Allah dostlarına ayrı bir saygı ve sevgisi vardı. Bir beldeye seyahatlerinde, oranın mânevî büyüğünün ziyaretine önem verir ve bunu tavsiye ederdi. Sonra sırasıyla tarihî mekânlar bilhassa antikacı dükkânları ve sahhâf –arar bulur- ziyareti yaparlardı. Sınırlı bütçesi ile alacak –kendi ifadeleri ile- antikamsı eşyalar ve birkaç eski kitap buldu mu, dünyalar onun olurdu! Bir ülkeyi veya şehri ziyarette aldığı küçük bir çömlek, cam eşya veya kitap onu ne kadar mutlu ederdi! Bunları ziyaretine gelenlerle paylaşmaktan büyük keyif alırdı. Küçük şeylerle mutlu olmak üstadın en büyük özelliği idi. Bunları örnek olması açısından, yazılarında da sık sık bahsederdi.
ÇAMLICA TEPESİNİ TEŞRİF
Saygıdeğer Cumhurbaşkanımız 1994 yılında İstanbul’a Belediye Başkanı seçildiklerinde, Büyük Çamlıca Tepesinin tefriş işini kendilerine tevdî etmişlerdi. Merhum orada örnek bir tesis ortaya çıkarmıştı. Büyük bir gayretle oluşturduğu İstanbul Büyükşehir Belediyesi Büyük Çamlıca Tepesi tesisleri, otantik bir mekân olarak çok dikkat çekmiş ve örnek bir tesis olmuştu. Tavan göbekleri, kadîm kilimler, kandiller, eski İstanbul şerbetleri ve Kaşarlı Simiti ile İstanbulluları, İstanbul’un saklı kalmış bir güzelliği ile tanıştırmıştır…

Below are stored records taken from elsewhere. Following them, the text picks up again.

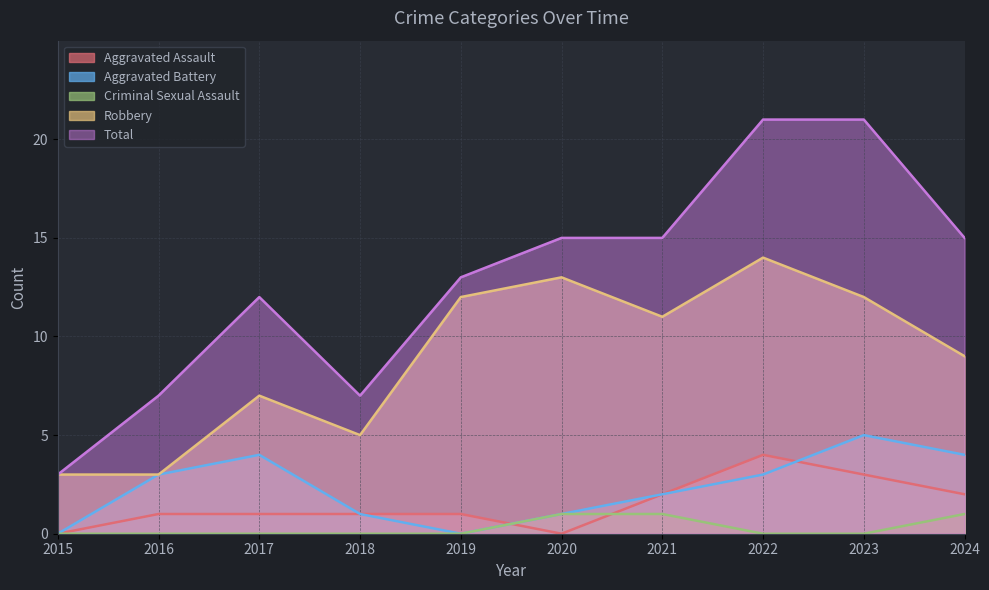

Between 2024 and 2018, which is larger?

2024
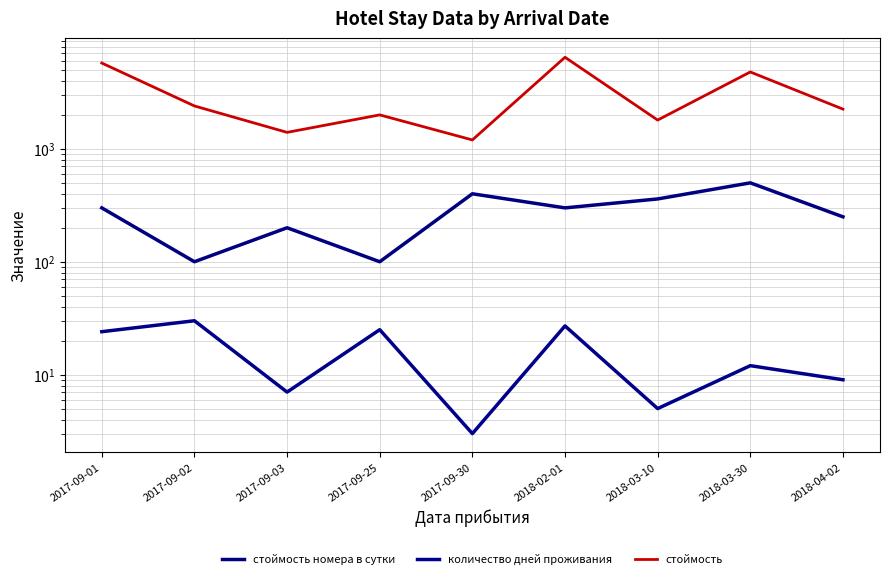

Reading left to right, what are all the values shown in this chart?

стоймость номера в сутки: 2017-09-01=300	2017-09-02=100	2017-09-03=200	2017-09-25=100	2017-09-30=400	2018-02-01=300	2018-03-10=360	2018-03-30=500	2018-04-02=250
количество дней проживания: 2017-09-01=24	2017-09-02=30	2017-09-03=7	2017-09-25=25	2017-09-30=3	2018-02-01=27	2018-03-10=5	2018-03-30=12	2018-04-02=9
стоймость: 2017-09-01=5760	2017-09-02=2400	2017-09-03=1400	2017-09-25=2000	2017-09-30=1200	2018-02-01=6480	2018-03-10=1800	2018-03-30=4800	2018-04-02=2250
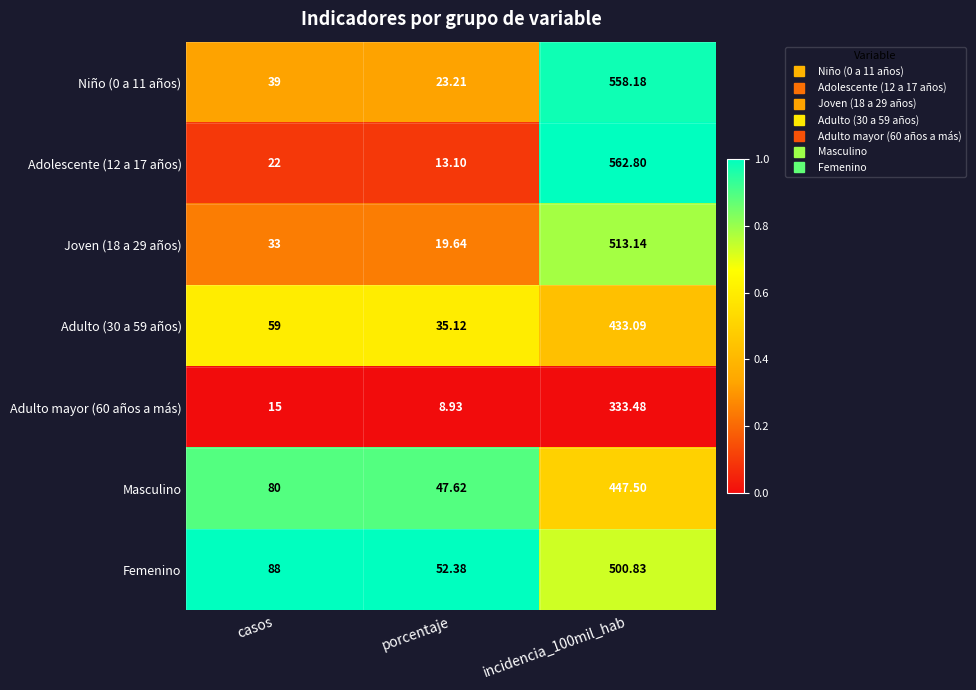

What is the total value across all series at porcentaje?

200.0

Sanat ile alâkalı devamlı proje üretir ve imkân nispetinde hayat bulması için gayret gösterirdi. Bu konuda yorulmak ve yılmak nedir bilmezdi. Bir işi iyice düşünür, plânlar ve imkân nispetinde uygulamaya koyardı. Meselâ uzun zaman Kûfi yazının tekrar canlandırılması hususunu düşündü, bazı kişilerle istişârede bulundu; ama bu projesini gerçekleştirmeye ömrü vefâ etmedi. Bir ara kendi imkânları ile büyük boy Hattat Hasan Rıza Efendi’ye ait bir Hilye-i Şerîfe’yi bastırmıştı. Yine bir kısmını kendi imkânları ile çerçeveleterek aslını almaya imkân bulamayanların evlerine Hilye-i Şerîfe girmesine vesîle olmuşlardı.

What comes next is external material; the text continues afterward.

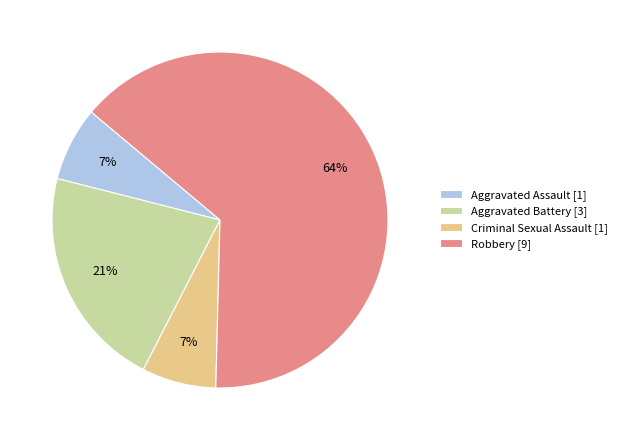

Do Aggravated Assault [1] and Aggravated Battery [3] together represent more than half of the pie?

No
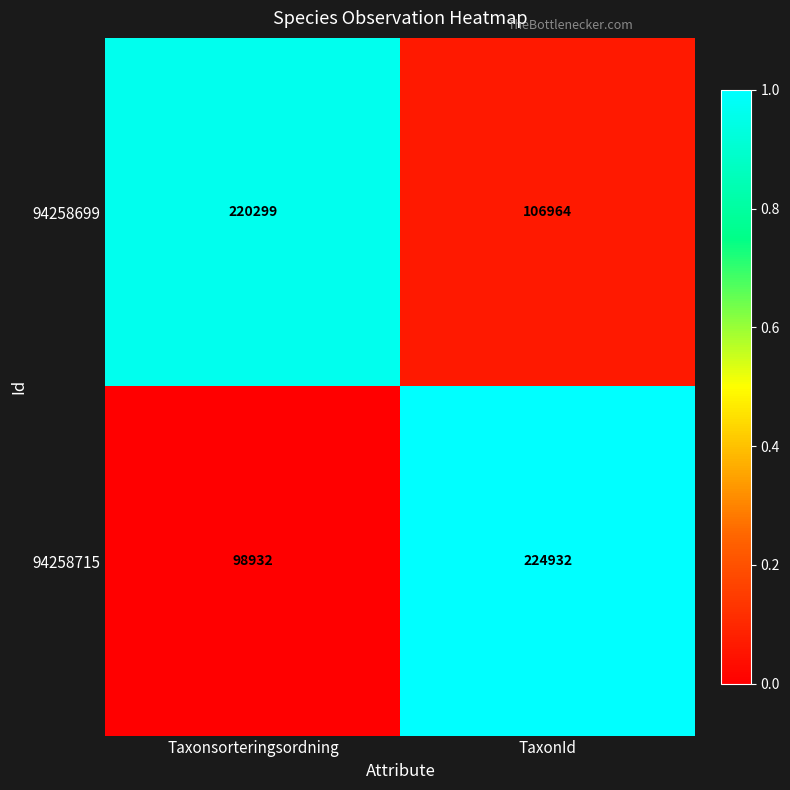

Is it true that 94258715 equals 174689 at Taxonsorteringsordning?

False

MİMARÎ VE SANAT ELEŞTİRİLERİ
Mimarî konusunda da çok tavsiyeleri ve eleştirileri vardı. Özellikle Cumhuriyet döneminde yapılan camilerin mimarîsini çok eleştirmiştir. Sadece mimarîlerini mi? Camilerin tefrişâtından, hoparlör kullanımına kadar pek çok eleştirisi olmuştu. Ama en önemlisi imâmet müessesinin nasıl olması gerektiği hususunda pek çok teklifini yazıya geçirmişti.
Hz. Peygamber (sav)’in “İki günü eşit olan ziyandadır” emri onun hayat düstûruydu. Okumuş, yazmış Müslümanların kültür seviyelerinin daha şehirli bir noktaya ulaşması için büyük çaba göstermişti. Onu, mükemmel Türkçesi, İstanbul Beyefendisi tavırları ve Yed-i tûlâ sahibi bir Müslüman olarak hatırlayacağız. Rabbim rahmetiyle muamele buyursun! Âmin!